1.Perjanjian yang harus dipatuhi (Pacta Sunt Servanda)

         Prinsip ini sudah merupaan kebiasaan karena merupakan jawaban atas pertanyaan mengapa perjanjian internasional memiliki kekuatan mengikat.

2.Kesadaran Hukum Nasional

         Suatu negara akan menyetujui ketentuan perjanjian internasional yang sesuai dengan hukum nasionalnya.

 

 

*    Penerapan Perjanjian.

1.Daya Berlaku Surut

   Biasanya suatu perjanjian dianggap mulai mengikat setelah diratifikasi oleh peserta, kecuali bila ditentukan dalam perjanjian dalam perjanjian bahwa penerapapn perjanjian sudah di mulai sebelum diratifikasi.

2.Wilayah Penerapan (Teritorial Scope)

Suatu perjanjian mengikat di wilayah negara peserta, kecuali bila ditentukan lain. Misalnya, perjanjian itu hanya berlaku pada bagian tertentu dari wilayah suatu negara seperti perjanjian perbatasan.

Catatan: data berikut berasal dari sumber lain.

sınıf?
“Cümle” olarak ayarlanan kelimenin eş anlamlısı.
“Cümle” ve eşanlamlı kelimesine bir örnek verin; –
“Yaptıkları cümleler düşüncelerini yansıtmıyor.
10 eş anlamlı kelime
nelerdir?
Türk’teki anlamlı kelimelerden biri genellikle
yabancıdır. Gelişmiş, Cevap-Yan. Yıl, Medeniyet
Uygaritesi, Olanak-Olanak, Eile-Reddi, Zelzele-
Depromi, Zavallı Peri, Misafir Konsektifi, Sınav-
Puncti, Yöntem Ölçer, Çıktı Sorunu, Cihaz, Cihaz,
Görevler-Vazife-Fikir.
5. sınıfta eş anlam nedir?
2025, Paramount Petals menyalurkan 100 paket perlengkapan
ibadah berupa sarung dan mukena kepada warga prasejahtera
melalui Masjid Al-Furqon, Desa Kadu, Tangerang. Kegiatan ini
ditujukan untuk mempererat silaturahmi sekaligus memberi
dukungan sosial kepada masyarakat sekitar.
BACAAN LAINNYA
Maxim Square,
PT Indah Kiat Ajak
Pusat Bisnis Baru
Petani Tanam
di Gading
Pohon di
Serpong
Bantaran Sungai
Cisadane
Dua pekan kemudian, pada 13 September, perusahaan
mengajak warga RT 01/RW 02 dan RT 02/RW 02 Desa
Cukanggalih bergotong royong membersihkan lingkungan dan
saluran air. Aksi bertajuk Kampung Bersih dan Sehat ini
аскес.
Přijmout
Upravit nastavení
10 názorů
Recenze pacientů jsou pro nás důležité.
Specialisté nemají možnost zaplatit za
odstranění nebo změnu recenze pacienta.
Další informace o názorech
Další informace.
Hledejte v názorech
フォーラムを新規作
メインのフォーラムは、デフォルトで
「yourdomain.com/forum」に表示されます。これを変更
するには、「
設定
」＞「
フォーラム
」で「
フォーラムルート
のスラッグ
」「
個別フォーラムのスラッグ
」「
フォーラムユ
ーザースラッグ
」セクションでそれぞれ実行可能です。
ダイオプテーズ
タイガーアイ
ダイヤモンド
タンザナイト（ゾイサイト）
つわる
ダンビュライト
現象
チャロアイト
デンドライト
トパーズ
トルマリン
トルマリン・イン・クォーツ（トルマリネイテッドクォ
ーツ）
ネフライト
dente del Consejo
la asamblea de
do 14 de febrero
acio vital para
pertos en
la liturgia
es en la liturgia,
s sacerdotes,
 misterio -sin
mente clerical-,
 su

3.Perjanjian Penyusul (Successive Treaty)

Pada dasar nya, suatu perjanjian tidak boleh bertentangan dengan perjanjian serupa yang mendahuluinya. Namun, bila perjanjian yang mendahului tidak sesuai lagi maka di buatlah perjanjian.

 

*    Penafsiran Ketentuan Perjanjian

1.Metode dari aliran yang berpegang pada kehendak penyusun perjanjian dengan memanfaatkan pekerjaan persiapan.

2.Metode dari aliran yang berpegang pada naskah perjanjian, dengan penafsiran menurut arti yang umum dari kosa kata.